What Makes Up the Largest Portion of GM Crops: Soybeans

Soybean is the single largest GM crop in the world, covering 92.1 million hectares in 2015. That’s more than the next two GM crops, maize and cotton, combined. In terms of traits, herbicide tolerance dominates: 84% of all GM crops carry genes that let them survive weedkillers.

Soybean Leads by a Wide Margin

Of the roughly 180 million hectares planted with GM crops globally in 2015, soybean alone accounted for about half. Maize came second at 53.6 million hectares, followed by cotton at 24 million hectares and oilseed rape (canola) at 8.5 million hectares. Those four crops make up nearly all commercial GM acreage worldwide.

Beyond those major four, the list of commercially grown GM crops is surprisingly short: potato, squash, alfalfa, eggplant, sugar beet, and papaya. These are grown on a tiny fraction of total GM land and are mostly limited to specific countries. GM eggplant, for instance, is only grown in Bangladesh. GM papaya is grown in the United States and China.
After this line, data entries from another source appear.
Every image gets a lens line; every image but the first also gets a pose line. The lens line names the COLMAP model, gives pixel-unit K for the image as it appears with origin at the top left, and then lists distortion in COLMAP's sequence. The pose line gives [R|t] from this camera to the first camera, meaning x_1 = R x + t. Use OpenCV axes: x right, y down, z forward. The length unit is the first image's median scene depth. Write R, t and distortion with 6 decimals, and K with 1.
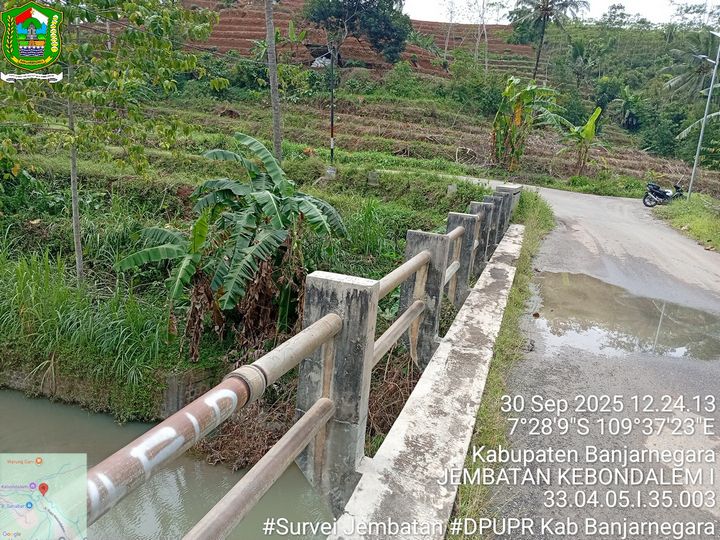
lens RADIAL K [[602.2, 0, 360.0], [0, 602.2, 270.0], [0, 0, 1]] dist [0.001521, 0.001836]
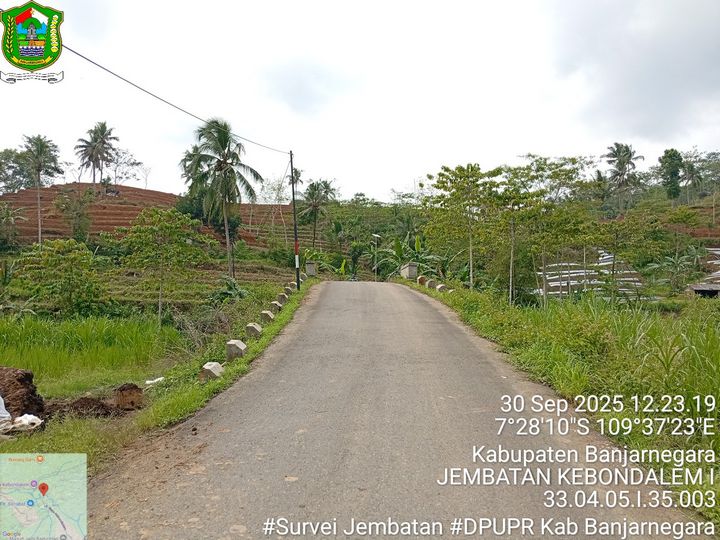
lens RADIAL K [[602.2, 0, 360.0], [0, 602.2, 270.0], [0, 0, 1]] dist [0.001521, 0.001836]
pose [[0.937032, -0.053766, 0.345079, -0.098341], [0.139821, 0.963190, -0.229597, 0.086589], [-0.320032, 0.263389, 0.910058, -0.313443]]
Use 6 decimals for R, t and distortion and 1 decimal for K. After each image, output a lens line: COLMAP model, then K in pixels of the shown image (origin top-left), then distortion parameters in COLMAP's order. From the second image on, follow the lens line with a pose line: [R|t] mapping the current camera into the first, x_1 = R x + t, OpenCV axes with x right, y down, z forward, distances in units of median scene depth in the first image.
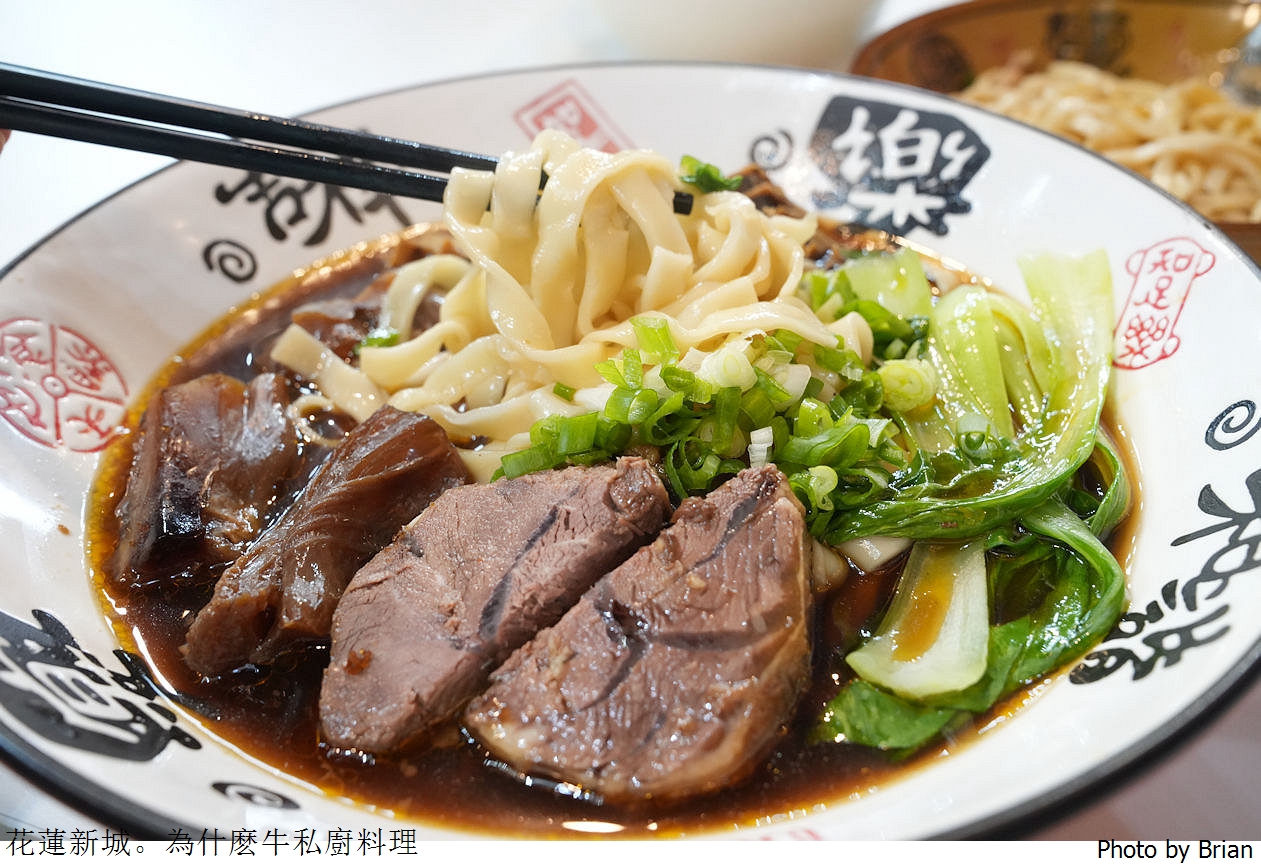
lens RADIAL K [[1308.1, 0, 630.5], [0, 1308.1, 433.0], [0, 0, 1]] dist [-0.030808, 0.012382]
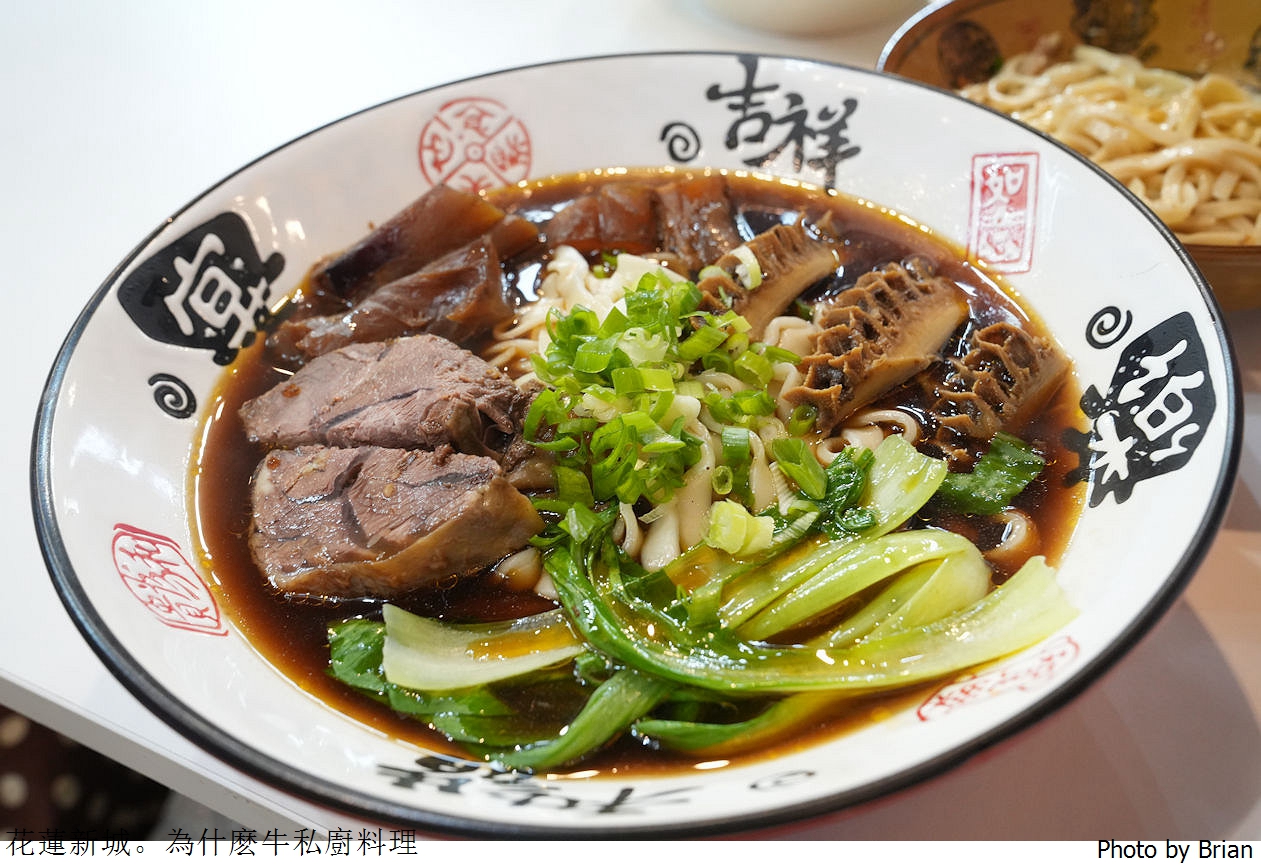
lens RADIAL K [[1308.1, 0, 630.5], [0, 1308.1, 433.0], [0, 0, 1]] dist [-0.030808, 0.012382]
pose [[0.420757, 0.613524, -0.668245, 0.767644], [-0.492140, 0.773178, 0.399992, -0.446973], [0.762078, 0.160571, 0.627260, 0.262818]]
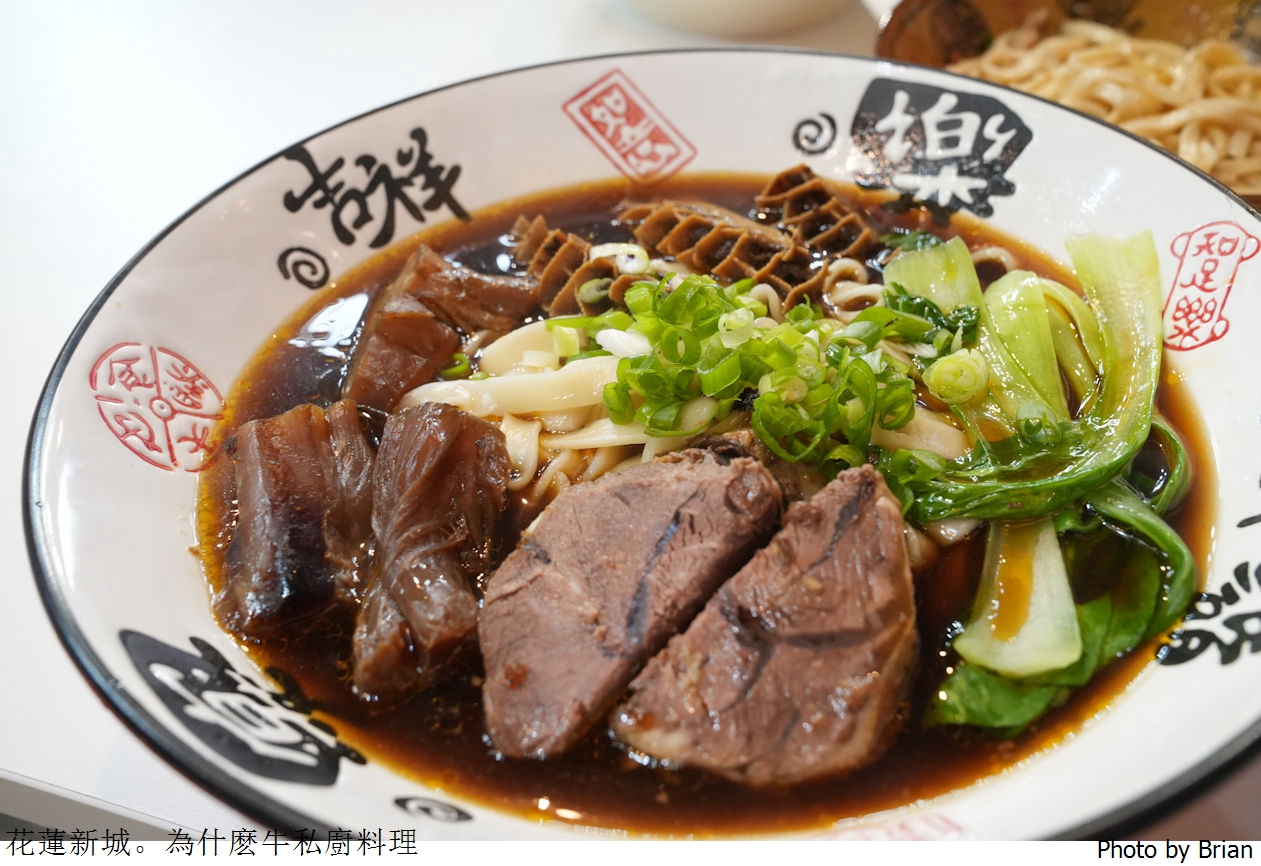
lens RADIAL K [[1308.1, 0, 630.5], [0, 1308.1, 433.0], [0, 0, 1]] dist [-0.030808, 0.012382]
pose [[0.998767, -0.041234, 0.027659, -0.095497], [0.039377, 0.997134, 0.064603, -0.066772], [-0.030243, -0.063435, 0.997528, -0.049025]]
The story of GM agriculture is really the story of soybean, maize, cotton, and canola.

Herbicide Tolerance Is the Dominant Trait

When people talk about what GM crops are engineered to do, one trait towers over the rest. In 2013, about 57% of global GM crop area (99.4 million hectares) was planted with varieties engineered solely for herbicide tolerance, meaning the plants survive applications of weedkiller that would destroy everything else in the field. Another 27% carried both herbicide tolerance and insect resistance “stacked” together. That means 84% of all GM crops on Earth carried herbicide-tolerance genes.

Insect resistance, the other major GM trait, works by producing a protein toxic to certain pests. But it rarely appears on its own. Most insect-resistant varieties also include herbicide tolerance, which is why the stacked category is so large. Cotton is one crop where insect resistance plays an especially prominent role. In the United States, 91% of cotton acres are planted with insect-resistant seeds, and about 87% use stacked seeds carrying both traits.

Where GM Crops Are Concentrated

GM crop production is heavily concentrated in the Americas. The United States leads with 70.9 million hectares, followed by Brazil at 44.2 million hectares and Argentina at 24.5 million hectares. India (11.6 million hectares, almost entirely cotton) and Canada (11 million hectares) round out the top five. Together, these five countries account for the vast majority of global GM acreage. In total, 28 countries grew GM crops commercially in 2015, covering over 10% of the world’s arable land.

Soybean dominates in the Americas, where enormous acreages in the U.S., Brazil, and Argentina are planted with herbicide-tolerant varieties. India’s GM story is almost entirely about cotton. Canada grows significant amounts of GM canola alongside corn and soybean.

Most GM Crops Feed Animals, Not People Directly

Given that soybean and maize dominate GM agriculture, it’s worth knowing where those crops actually end up. Most GM soybean is used for animal feed (predominantly poultry and livestock) and for making soybean oil. Most GM corn similarly goes to feeding cattle, dairy cows, and chickens, with a smaller share entering processed foods, drinks, and ethanol production.

GM cottonseed meal and hulls also go into animal feed. GM alfalfa, grown primarily in the United States, feeds cattle, especially dairy cows. The crops that reach consumers more directly are the smaller ones: GM sugar beets are used to make granulated sugar, and GM canola is processed into cooking oil and margarine. So while GM ingredients appear in many packaged foods, the bulk of GM crop tonnage passes through livestock before it reaches your plate as meat, dairy, or eggs.

U.S. Adoption Rates Are Near Saturation

In the United States, GM adoption for major row crops has essentially plateaued at very high levels. Herbicide-tolerant seeds account for 93% of upland cotton acres in 2025. Corn, cotton, and soybeans make up most U.S. GM acreage, with herbicide-tolerant varieties also widely used in alfalfa, canola, and sugar beet production. For these crops, non-GM versions have become the exception rather than the rule in American agriculture.